• _YOUR TASK_: Only the lines with "ctrl" in them need to be copied from the listing.

• _MATERIAL SHOWN_:
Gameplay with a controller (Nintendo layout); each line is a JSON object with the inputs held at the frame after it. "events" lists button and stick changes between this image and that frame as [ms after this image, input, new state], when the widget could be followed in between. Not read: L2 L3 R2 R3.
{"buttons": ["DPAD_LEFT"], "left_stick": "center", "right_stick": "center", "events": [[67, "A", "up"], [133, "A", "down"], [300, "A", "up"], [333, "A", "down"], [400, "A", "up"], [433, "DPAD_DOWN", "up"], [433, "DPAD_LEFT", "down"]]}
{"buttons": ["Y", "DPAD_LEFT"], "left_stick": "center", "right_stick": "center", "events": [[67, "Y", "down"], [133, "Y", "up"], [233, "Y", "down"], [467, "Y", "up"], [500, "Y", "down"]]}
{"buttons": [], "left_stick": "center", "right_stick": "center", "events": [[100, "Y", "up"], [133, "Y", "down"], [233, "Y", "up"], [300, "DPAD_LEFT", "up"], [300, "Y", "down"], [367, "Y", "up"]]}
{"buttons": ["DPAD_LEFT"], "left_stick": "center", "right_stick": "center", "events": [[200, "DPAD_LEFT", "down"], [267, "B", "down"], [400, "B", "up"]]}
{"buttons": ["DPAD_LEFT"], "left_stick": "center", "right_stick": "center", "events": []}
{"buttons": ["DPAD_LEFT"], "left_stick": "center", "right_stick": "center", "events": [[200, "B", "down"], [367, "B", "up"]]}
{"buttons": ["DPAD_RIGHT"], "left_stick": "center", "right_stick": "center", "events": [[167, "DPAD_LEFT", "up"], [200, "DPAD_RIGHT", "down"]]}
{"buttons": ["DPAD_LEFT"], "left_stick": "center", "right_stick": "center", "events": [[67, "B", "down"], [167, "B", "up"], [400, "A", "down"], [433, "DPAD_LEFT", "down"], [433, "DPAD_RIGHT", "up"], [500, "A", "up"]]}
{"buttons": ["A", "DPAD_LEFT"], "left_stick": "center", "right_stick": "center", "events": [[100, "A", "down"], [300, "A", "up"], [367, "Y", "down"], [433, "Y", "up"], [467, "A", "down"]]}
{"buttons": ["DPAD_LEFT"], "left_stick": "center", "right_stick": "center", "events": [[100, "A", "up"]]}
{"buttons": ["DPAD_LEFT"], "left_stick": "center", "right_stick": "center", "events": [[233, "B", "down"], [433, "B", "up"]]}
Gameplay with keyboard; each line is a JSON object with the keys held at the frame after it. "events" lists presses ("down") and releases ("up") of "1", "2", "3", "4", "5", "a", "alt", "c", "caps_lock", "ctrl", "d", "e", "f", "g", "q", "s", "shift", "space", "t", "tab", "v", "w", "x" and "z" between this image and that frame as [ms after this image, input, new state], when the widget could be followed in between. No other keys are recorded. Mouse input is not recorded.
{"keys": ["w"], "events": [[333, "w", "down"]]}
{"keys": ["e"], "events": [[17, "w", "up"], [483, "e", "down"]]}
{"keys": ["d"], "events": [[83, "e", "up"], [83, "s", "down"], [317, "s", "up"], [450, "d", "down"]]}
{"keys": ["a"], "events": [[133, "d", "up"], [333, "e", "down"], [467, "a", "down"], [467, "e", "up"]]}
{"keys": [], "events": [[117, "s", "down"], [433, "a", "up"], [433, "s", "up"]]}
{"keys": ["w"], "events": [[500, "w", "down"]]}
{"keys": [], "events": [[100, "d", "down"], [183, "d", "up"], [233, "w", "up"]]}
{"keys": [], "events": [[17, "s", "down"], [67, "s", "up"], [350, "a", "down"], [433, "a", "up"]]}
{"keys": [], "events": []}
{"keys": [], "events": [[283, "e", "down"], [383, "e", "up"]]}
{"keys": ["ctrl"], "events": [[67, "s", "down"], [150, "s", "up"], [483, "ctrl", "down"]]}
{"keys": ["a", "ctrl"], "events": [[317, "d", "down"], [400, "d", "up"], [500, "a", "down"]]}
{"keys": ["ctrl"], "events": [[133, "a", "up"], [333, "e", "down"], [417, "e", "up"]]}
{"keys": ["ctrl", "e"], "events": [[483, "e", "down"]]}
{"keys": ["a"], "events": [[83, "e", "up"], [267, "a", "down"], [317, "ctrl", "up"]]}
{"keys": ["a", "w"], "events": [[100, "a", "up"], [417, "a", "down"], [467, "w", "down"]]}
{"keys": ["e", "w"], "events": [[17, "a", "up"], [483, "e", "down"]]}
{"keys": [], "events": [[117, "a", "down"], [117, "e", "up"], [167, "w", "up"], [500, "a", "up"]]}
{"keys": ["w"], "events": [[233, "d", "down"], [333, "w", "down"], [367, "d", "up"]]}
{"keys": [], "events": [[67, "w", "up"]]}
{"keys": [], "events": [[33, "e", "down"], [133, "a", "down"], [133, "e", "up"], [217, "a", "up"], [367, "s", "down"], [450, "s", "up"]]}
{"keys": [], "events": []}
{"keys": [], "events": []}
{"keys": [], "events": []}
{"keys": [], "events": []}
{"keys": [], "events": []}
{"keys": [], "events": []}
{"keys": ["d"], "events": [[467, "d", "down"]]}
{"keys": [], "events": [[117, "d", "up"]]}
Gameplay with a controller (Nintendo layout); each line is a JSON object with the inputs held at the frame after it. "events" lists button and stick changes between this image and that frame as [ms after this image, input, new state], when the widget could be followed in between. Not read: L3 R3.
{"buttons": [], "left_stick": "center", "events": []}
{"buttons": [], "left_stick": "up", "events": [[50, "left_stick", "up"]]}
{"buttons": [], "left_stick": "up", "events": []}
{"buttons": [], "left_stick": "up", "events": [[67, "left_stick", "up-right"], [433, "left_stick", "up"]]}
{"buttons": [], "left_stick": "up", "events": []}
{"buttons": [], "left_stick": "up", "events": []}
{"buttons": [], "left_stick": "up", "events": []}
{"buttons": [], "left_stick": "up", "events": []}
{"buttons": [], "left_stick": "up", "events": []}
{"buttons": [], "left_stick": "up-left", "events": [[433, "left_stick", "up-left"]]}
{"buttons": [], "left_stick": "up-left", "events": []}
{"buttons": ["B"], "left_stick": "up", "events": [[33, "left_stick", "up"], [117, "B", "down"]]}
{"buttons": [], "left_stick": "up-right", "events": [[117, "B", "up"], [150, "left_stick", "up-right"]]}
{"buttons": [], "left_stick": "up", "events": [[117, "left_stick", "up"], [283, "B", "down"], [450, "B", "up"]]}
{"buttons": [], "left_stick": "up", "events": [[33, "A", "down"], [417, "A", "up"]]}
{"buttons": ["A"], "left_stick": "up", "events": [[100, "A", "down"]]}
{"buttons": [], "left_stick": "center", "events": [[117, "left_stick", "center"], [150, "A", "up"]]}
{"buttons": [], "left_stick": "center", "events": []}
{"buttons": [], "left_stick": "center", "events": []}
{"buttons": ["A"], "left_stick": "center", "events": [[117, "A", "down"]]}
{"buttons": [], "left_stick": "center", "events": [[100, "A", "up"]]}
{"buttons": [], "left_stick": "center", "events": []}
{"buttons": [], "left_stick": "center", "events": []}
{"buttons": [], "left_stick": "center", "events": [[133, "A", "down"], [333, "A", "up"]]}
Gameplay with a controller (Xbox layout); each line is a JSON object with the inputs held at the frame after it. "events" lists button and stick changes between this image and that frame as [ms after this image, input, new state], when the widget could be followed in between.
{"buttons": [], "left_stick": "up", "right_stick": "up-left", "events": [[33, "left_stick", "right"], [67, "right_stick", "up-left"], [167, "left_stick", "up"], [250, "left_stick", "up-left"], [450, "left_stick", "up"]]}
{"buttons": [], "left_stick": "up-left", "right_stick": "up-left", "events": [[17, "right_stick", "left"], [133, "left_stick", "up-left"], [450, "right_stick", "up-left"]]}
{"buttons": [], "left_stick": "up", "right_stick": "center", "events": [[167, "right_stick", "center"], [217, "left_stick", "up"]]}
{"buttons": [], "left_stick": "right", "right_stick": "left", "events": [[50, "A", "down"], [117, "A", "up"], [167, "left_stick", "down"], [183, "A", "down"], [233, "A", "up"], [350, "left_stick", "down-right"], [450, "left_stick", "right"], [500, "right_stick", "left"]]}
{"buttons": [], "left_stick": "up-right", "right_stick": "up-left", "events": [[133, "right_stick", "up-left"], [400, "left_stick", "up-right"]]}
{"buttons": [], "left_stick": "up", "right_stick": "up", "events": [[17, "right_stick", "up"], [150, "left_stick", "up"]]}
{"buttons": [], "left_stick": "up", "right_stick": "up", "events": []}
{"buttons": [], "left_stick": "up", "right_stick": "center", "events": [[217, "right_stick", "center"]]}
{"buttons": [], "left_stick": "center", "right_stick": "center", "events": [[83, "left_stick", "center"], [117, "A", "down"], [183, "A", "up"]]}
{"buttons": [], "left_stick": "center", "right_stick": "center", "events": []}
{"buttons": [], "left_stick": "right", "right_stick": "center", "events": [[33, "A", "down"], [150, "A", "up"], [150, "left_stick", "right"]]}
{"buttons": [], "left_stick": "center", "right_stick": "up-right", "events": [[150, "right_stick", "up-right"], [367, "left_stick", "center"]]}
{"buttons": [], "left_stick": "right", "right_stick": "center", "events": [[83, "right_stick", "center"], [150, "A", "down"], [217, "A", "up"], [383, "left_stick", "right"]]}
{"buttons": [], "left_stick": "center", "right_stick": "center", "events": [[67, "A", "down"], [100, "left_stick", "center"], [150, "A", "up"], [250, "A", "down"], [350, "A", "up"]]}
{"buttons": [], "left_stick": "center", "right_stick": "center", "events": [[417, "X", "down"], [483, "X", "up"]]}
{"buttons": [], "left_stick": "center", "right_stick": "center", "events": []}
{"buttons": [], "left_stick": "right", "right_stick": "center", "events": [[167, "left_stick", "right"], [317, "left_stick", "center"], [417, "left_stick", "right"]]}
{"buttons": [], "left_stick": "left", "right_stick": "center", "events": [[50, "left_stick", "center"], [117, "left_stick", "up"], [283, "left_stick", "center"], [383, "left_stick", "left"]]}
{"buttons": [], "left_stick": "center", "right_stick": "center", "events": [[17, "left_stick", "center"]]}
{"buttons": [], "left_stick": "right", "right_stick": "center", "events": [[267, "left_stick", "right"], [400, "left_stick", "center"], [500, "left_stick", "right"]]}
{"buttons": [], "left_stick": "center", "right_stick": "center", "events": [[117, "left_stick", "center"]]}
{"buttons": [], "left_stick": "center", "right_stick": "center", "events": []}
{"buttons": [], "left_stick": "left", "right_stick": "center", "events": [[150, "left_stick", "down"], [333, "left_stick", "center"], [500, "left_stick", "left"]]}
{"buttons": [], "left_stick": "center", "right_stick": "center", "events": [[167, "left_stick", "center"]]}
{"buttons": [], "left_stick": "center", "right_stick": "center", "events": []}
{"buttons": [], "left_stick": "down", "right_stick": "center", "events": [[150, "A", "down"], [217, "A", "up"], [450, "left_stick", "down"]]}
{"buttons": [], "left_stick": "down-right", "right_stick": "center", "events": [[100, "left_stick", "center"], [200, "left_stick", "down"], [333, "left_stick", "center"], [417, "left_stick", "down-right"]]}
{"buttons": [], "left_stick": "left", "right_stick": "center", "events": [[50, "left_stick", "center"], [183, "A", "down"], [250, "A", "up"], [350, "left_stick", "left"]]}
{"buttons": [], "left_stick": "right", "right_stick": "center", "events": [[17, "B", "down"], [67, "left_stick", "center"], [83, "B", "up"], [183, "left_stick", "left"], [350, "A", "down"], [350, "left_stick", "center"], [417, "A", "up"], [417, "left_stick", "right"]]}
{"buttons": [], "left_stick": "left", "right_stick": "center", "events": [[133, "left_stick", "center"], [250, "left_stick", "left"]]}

• _RESULT OF THE EXERCISE_:
Gameplay with keyboard; each line is a JSON object with the keys held at the frame after it. "events" lists presses ("down") and releases ("up") of "1", "2", "3", "4", "5", "a", "alt", "c", "caps_lock", "ctrl", "d", "e", "f", "g", "q", "s", "shift", "space", "t", "tab", "v", "w", "x" and "z" between this image and that frame as [ms after this image, input, new state], when the widget could be followed in between. No other keys are recorded. Mouse input is not recorded.
{"keys": ["ctrl"], "events": [[67, "s", "down"], [150, "s", "up"], [483, "ctrl", "down"]]}
{"keys": ["a", "ctrl"], "events": [[317, "d", "down"], [400, "d", "up"], [500, "a", "down"]]}
{"keys": ["ctrl"], "events": [[133, "a", "up"], [333, "e", "down"], [417, "e", "up"]]}
{"keys": ["ctrl", "e"], "events": [[483, "e", "down"]]}
{"keys": ["a"], "events": [[83, "e", "up"], [267, "a", "down"], [317, "ctrl", "up"]]}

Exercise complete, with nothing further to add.